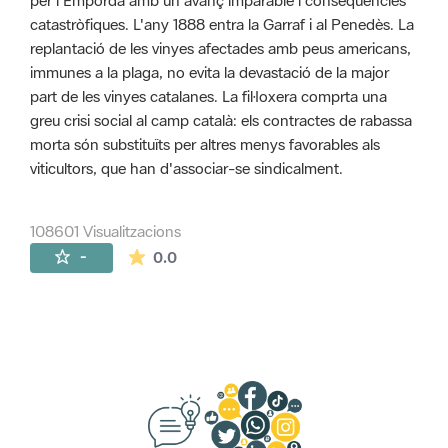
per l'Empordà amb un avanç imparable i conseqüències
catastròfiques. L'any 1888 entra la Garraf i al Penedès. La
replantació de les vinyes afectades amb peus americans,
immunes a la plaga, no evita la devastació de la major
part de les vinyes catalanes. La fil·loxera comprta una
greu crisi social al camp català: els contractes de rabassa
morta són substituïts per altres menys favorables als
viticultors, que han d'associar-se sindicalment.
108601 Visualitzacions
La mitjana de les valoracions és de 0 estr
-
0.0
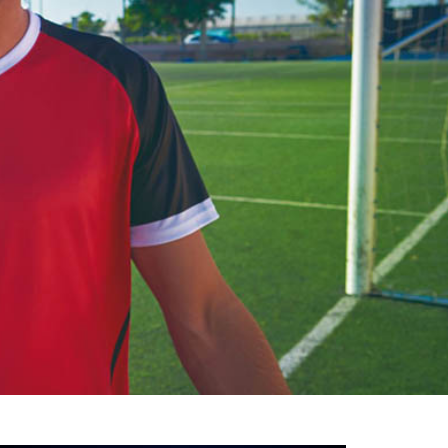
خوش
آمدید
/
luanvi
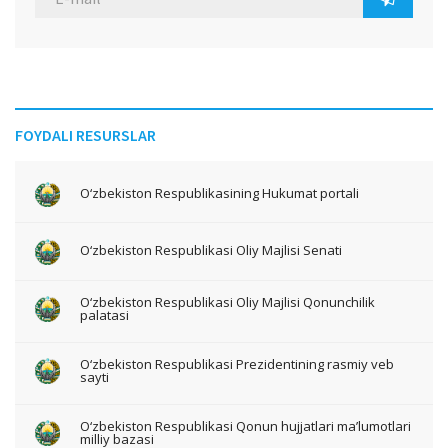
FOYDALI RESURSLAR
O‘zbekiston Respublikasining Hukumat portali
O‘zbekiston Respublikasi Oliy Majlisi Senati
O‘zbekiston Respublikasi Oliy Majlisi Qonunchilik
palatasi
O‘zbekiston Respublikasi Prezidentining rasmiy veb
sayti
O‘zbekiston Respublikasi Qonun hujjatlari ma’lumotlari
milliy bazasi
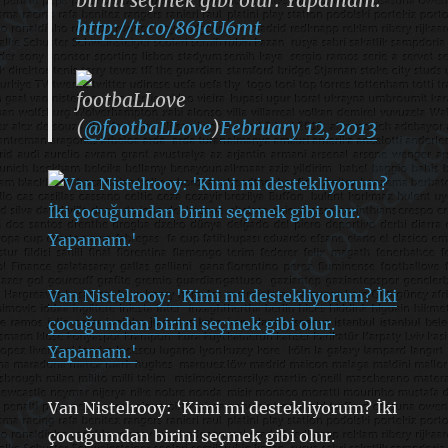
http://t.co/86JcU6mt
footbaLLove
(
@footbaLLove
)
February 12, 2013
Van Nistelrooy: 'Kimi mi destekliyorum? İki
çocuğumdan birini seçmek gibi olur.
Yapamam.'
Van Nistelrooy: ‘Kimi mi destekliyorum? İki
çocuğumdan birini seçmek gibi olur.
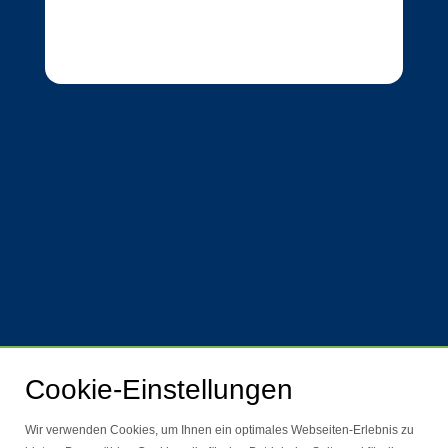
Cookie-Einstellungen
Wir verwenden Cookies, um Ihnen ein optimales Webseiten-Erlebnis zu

☆ ☆ ☆ ☆ ☆

* _What is being asked_
Please copy the data shown above, line by line and exactly, omitting the images.

* _Written reply_
per l'Empordà amb un avanç imparable i conseqüències
catastròfiques. L'any 1888 entra la Garraf i al Penedès. La
replantació de les vinyes afectades amb peus americans,
immunes a la plaga, no evita la devastació de la major
part de les vinyes catalanes. La fil·loxera comprta una
greu crisi social al camp català: els contractes de rabassa
morta són substituïts per altres menys favorables als
viticultors, que han d'associar-se sindicalment.
108601 Visualitzacions
La mitjana de les valoracions és de 0 estr
-
0.0
خوش
آمدید
/
luanvi
FOYDALI RESURSLAR
O‘zbekiston Respublikasining Hukumat portali
O‘zbekiston Respublikasi Oliy Majlisi Senati
O‘zbekiston Respublikasi Oliy Majlisi Qonunchilik
palatasi
O‘zbekiston Respublikasi Prezidentining rasmiy veb
sayti
O‘zbekiston Respublikasi Qonun hujjatlari ma’lumotlari
milliy bazasi
http://t.co/86JcU6mt
footbaLLove
(
@footbaLLove
)
February 12, 2013
Van Nistelrooy: 'Kimi mi destekliyorum? İki
çocuğumdan birini seçmek gibi olur.
Yapamam.'
Van Nistelrooy: ‘Kimi mi destekliyorum? İki
çocuğumdan birini seçmek gibi olur.
Cookie-Einstellungen
Wir verwenden Cookies, um Ihnen ein optimales Webseiten-Erlebnis zu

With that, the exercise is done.